## TASK TO COMPLETE
The answer is a single number: the count of lines below in which the word "selectedAssets" appears.

=-=-=-=-=

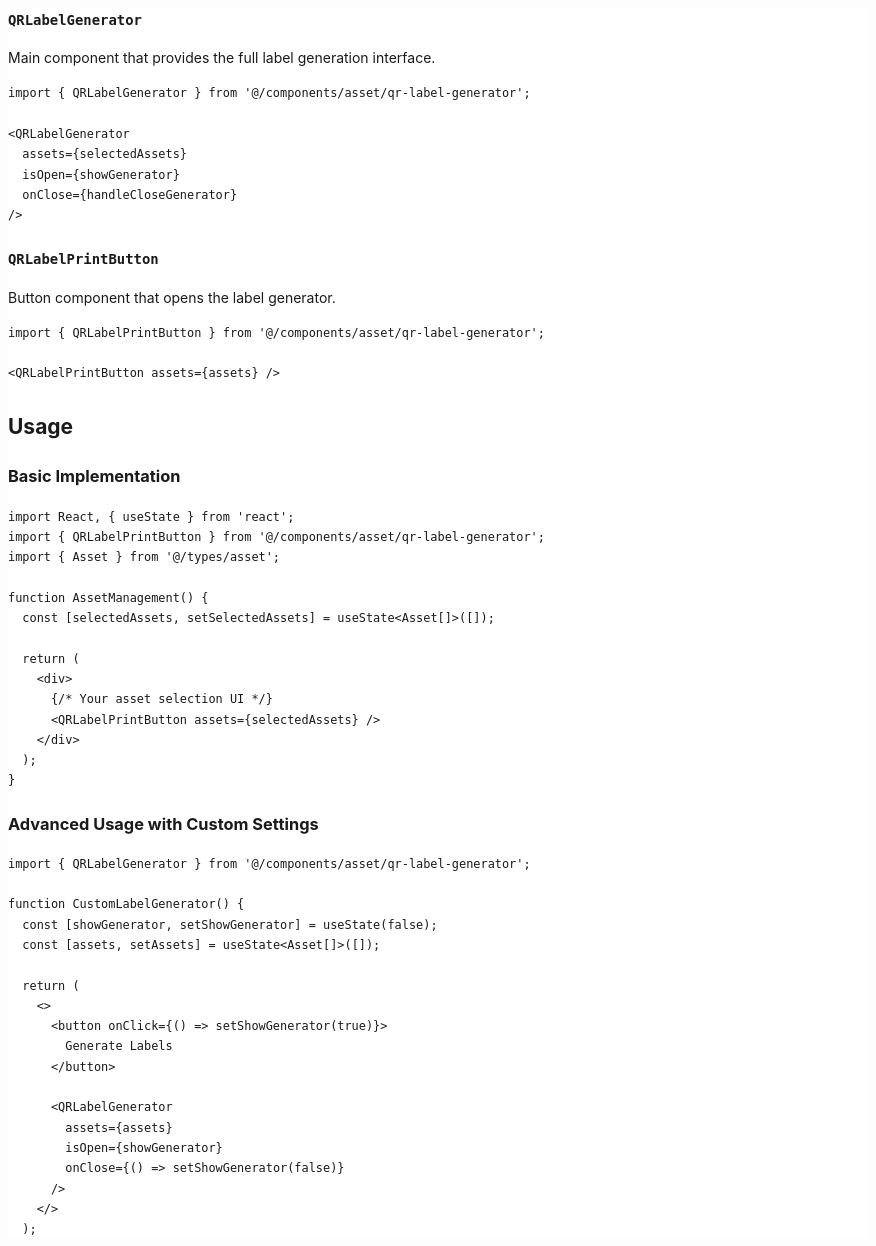 ### `QRLabelGenerator`
Main component that provides the full label generation interface.

```tsx
import { QRLabelGenerator } from '@/components/asset/qr-label-generator';

<QRLabelGenerator 
  assets={selectedAssets}
  isOpen={showGenerator}
  onClose={handleCloseGenerator}
/>
```

### `QRLabelPrintButton`
Button component that opens the label generator.

```tsx
import { QRLabelPrintButton } from '@/components/asset/qr-label-generator';

<QRLabelPrintButton assets={assets} />
```

## Usage

### Basic Implementation

```tsx
import React, { useState } from 'react';
import { QRLabelPrintButton } from '@/components/asset/qr-label-generator';
import { Asset } from '@/types/asset';

function AssetManagement() {
  const [selectedAssets, setSelectedAssets] = useState<Asset[]>([]);

  return (
    <div>
      {/* Your asset selection UI */}
      <QRLabelPrintButton assets={selectedAssets} />
    </div>
  );
}
```

### Advanced Usage with Custom Settings

```tsx
import { QRLabelGenerator } from '@/components/asset/qr-label-generator';

function CustomLabelGenerator() {
  const [showGenerator, setShowGenerator] = useState(false);
  const [assets, setAssets] = useState<Asset[]>([]);

  return (
    <>
      <button onClick={() => setShowGenerator(true)}>
        Generate Labels
      </button>
      
      <QRLabelGenerator
        assets={assets}
        isOpen={showGenerator}
        onClose={() => setShowGenerator(false)}
      />
    </>
  );
```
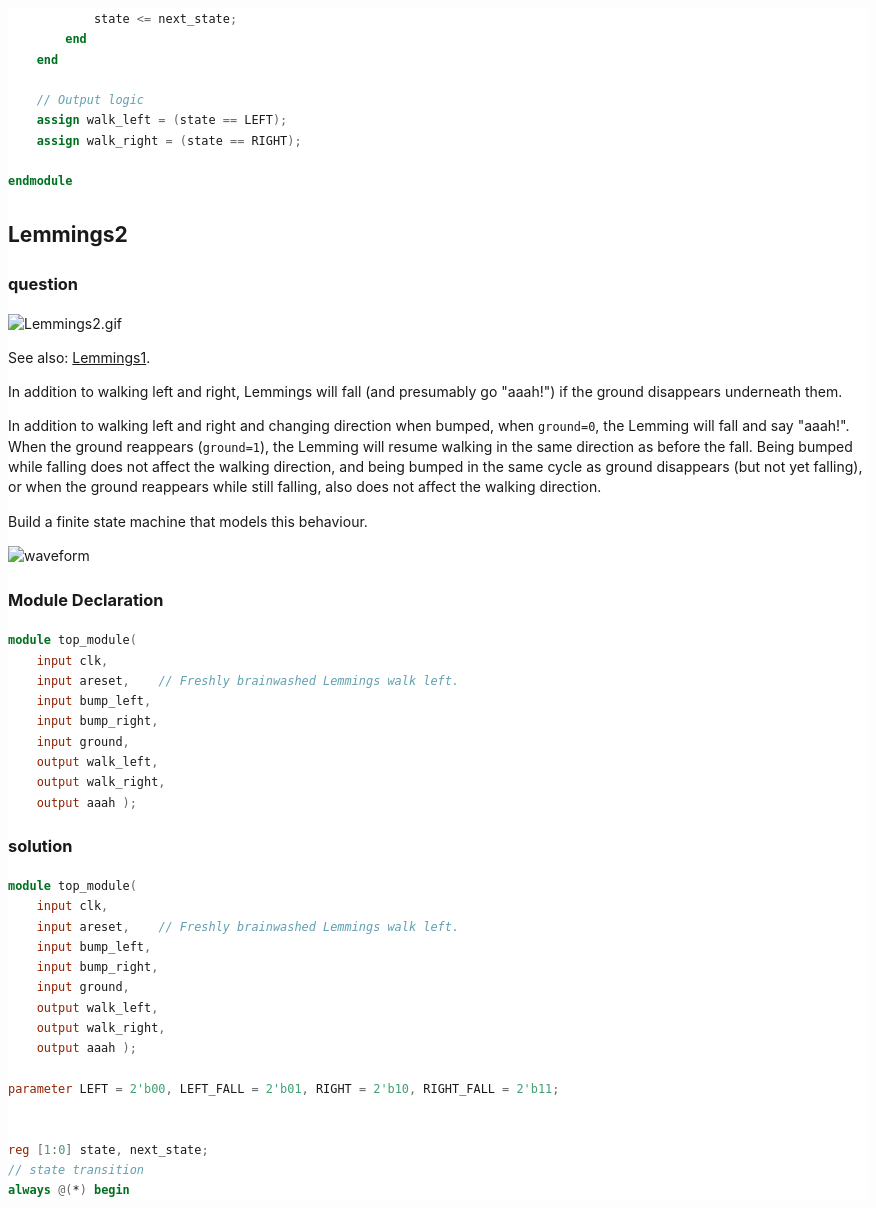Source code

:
 ```verilog
            state <= next_state;
        end
    end

    // Output logic
    assign walk_left = (state == LEFT);
    assign walk_right = (state == RIGHT);

endmodule
```

## Lemmings2

### question

![Lemmings2.gif](https://hdlbits.01xz.net/mw/images/7/70/Lemmings2.gif)

See also: [Lemmings1](https://hdlbits.01xz.net/wiki/Lemmings1).

In addition to walking left and right, Lemmings will fall (and presumably go "aaah!") if the ground disappears underneath them.

In addition to walking left and right and changing direction when bumped, when `ground=0`, the Lemming will fall and say "aaah!". When the ground reappears (`ground=1`), the Lemming will resume walking in the same direction as before the fall. Being bumped while falling does not affect the walking direction, and being bumped in the same cycle as ground disappears (but not yet falling), or when the ground reappears while still falling, also does not affect the walking direction.

Build a finite state machine that models this behaviour.

![waveform](https://s2.loli.net/2022/06/10/R1vgx6LzZjTVMfA.png)

### Module Declaration

```verilog
module top_module(
    input clk,
    input areset,    // Freshly brainwashed Lemmings walk left.
    input bump_left,
    input bump_right,
    input ground,
    output walk_left,
    output walk_right,
    output aaah ); 
```

### solution

```verilog
module top_module(
    input clk,
    input areset,    // Freshly brainwashed Lemmings walk left.
    input bump_left,
    input bump_right,
    input ground,
    output walk_left,
    output walk_right,
    output aaah ); 

parameter LEFT = 2'b00, LEFT_FALL = 2'b01, RIGHT = 2'b10, RIGHT_FALL = 2'b11;


reg [1:0] state, next_state;
// state transition
always @(*) begin
```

=-=-=-=-=

## EXERCISE RESPONSE
3